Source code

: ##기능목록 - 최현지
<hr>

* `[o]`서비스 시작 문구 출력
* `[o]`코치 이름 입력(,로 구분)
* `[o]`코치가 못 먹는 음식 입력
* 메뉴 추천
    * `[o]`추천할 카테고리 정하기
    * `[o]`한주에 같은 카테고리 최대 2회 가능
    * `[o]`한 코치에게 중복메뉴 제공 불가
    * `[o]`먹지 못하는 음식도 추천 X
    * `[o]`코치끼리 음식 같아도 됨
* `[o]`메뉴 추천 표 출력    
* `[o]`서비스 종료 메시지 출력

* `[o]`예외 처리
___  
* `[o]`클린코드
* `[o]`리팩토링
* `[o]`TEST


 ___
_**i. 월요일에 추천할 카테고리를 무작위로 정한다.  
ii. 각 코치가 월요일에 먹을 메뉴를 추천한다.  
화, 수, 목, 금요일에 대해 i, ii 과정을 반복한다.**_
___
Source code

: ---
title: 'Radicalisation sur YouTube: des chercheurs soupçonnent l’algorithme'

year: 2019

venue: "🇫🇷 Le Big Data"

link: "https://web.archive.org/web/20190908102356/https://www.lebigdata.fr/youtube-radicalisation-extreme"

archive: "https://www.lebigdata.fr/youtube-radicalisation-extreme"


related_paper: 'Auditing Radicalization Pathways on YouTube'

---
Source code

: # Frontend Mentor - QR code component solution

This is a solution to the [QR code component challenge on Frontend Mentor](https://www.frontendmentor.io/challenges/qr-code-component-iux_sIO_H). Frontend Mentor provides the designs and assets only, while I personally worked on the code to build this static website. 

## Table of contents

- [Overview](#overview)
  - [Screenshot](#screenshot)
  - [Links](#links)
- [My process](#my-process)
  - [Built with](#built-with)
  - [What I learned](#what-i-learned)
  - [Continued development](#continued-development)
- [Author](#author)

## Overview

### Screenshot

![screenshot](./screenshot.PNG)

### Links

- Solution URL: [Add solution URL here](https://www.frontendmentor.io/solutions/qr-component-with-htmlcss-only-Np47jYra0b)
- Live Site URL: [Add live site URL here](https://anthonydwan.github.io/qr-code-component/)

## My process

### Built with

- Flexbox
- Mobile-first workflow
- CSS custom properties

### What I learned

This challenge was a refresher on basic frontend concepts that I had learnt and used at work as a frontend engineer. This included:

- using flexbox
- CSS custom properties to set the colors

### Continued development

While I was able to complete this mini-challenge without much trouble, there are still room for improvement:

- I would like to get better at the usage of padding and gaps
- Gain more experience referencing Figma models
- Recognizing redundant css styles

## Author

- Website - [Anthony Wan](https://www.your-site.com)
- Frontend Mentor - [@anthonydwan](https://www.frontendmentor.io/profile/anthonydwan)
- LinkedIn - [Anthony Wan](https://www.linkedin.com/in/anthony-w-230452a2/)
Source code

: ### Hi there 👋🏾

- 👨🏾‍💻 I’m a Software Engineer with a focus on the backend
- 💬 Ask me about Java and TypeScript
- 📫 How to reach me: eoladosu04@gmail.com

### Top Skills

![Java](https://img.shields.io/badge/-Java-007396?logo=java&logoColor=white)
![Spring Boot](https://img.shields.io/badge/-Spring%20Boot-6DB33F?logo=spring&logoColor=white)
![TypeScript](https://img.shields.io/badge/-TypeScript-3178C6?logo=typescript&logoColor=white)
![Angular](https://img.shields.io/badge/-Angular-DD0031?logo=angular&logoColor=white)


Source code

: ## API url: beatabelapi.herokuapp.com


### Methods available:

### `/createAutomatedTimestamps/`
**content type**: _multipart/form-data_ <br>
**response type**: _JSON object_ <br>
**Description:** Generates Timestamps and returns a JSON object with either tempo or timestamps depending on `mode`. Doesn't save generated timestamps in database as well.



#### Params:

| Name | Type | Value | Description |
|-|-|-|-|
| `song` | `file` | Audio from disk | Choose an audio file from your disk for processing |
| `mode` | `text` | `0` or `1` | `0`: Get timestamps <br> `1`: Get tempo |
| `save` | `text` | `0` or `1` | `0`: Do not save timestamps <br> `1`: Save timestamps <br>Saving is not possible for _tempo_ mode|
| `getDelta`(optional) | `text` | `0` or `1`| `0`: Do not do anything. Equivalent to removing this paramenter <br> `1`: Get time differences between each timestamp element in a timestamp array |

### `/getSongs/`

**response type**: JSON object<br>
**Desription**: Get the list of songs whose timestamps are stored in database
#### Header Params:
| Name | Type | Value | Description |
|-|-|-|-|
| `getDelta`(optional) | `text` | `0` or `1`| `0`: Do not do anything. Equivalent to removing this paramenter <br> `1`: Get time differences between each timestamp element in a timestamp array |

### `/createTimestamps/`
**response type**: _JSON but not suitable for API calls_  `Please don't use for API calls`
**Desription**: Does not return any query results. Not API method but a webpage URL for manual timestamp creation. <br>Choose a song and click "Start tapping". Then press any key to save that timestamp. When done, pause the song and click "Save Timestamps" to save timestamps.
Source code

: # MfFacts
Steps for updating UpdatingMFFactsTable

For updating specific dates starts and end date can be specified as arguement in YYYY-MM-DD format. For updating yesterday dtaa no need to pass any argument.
* * * *
_GOAL OF THE EXERCISE_.
Rewrite the section of the entries that opens with the line containing "This challenge was" and closes with the line containing "While I was" as a numbered list, one line per item, dropping any blank lines. Include both of those lines and nothing outside that span.

_TASK RESPONSE_.
1. This challenge was a refresher on basic frontend concepts that I had learnt and used at work as a frontend engineer. This included:
2. - using flexbox
3. - CSS custom properties to set the colors
4. ### Continued development
5. While I was able to complete this mini-challenge without much trouble, there are still room for improvement:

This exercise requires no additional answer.